By proclaiming today, February 2, 2015, as Chris Kyle Day, I recognize — as Chief Petty Officer Kyle would insist — that he is the face of a larger force for freedom that has made this country the bravest, strongest and freest in the history of the world. Kyle is one of the legions of valiant warriors who made the ultimate commitment to our country: they put their lives on the line for a cause greater than themselves. They faced risks few Americans can comprehend, but all Americans should honor. So many Texans like Kyle have served with unmatched honor, bravery and heroism, and a grateful country is better because of them.
Chief Petty Officer Kyle would be the first to remember and recognize his friend, his ballast and fellow Texan, Chad Littlefield, who lost his life at the same time and place. Kyle was a man of deep faith who trusted that God would provide for him and his family. As his wife, Taya, said, Kyle taught her how to turn a life full of fear into a life full of faith. Texas thanks God for Kyle and his family.
Kyle will forever be enshrined in our memory as an example all who have served and continue to serve to protect our families and our freedoms. I encourage all Texans to pay tribute to the legacy of Chief Petty Officer Kyle, a great Texan and a true American hero. Today, we commemorate his passing, and we honor his service and the service of his comrades in arms who have joined him to defend our great nation.

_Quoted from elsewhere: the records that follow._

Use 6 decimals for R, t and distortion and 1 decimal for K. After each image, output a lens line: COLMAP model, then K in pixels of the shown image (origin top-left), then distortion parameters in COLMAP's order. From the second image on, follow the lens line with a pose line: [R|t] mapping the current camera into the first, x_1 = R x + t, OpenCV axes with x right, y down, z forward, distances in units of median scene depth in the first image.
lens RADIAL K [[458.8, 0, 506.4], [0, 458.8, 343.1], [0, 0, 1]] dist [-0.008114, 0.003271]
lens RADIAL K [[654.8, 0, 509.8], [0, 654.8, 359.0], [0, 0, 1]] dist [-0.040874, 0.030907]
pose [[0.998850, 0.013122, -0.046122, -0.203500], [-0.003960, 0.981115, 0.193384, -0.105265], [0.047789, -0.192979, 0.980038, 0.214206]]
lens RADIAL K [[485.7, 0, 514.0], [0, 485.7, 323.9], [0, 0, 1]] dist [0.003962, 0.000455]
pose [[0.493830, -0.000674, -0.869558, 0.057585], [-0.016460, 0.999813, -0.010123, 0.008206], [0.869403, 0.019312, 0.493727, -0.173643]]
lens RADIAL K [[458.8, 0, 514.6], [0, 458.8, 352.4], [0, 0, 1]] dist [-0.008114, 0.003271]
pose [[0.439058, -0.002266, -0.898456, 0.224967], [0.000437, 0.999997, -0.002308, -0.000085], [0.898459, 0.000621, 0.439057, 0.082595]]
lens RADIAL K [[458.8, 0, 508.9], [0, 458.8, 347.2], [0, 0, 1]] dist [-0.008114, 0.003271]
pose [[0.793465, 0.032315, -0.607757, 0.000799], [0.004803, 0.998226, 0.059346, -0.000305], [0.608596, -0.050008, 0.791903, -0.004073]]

Therefore, I, Greg Abbott, Governor of Texas, do hereby proclaim February 2, 2015, to be
Chris Kyle Day
Governor of Texas
Patrick, who was there to witness Abbott signing the proclamation, showed his support in a statement provided to Breitbart Texas. “As Lieutenant Governor I proudly support Governor Abbott’s decision declaring February 2nd officially as Chris Kyle Day in Texas,” wrote Patrick. “I appreciate his efforts to recognize this American and Texas hero whose bravery, courage and ultimate sacrifice reminds us all that our freedom has a price. We are thankful for not only Chief Petty Officer Kyle’s service, but for the men and women that are protecting our freedom and our country, every single day.”
Supporters have been encouraged to post on social media using the hashtag #ChrisKyleDay.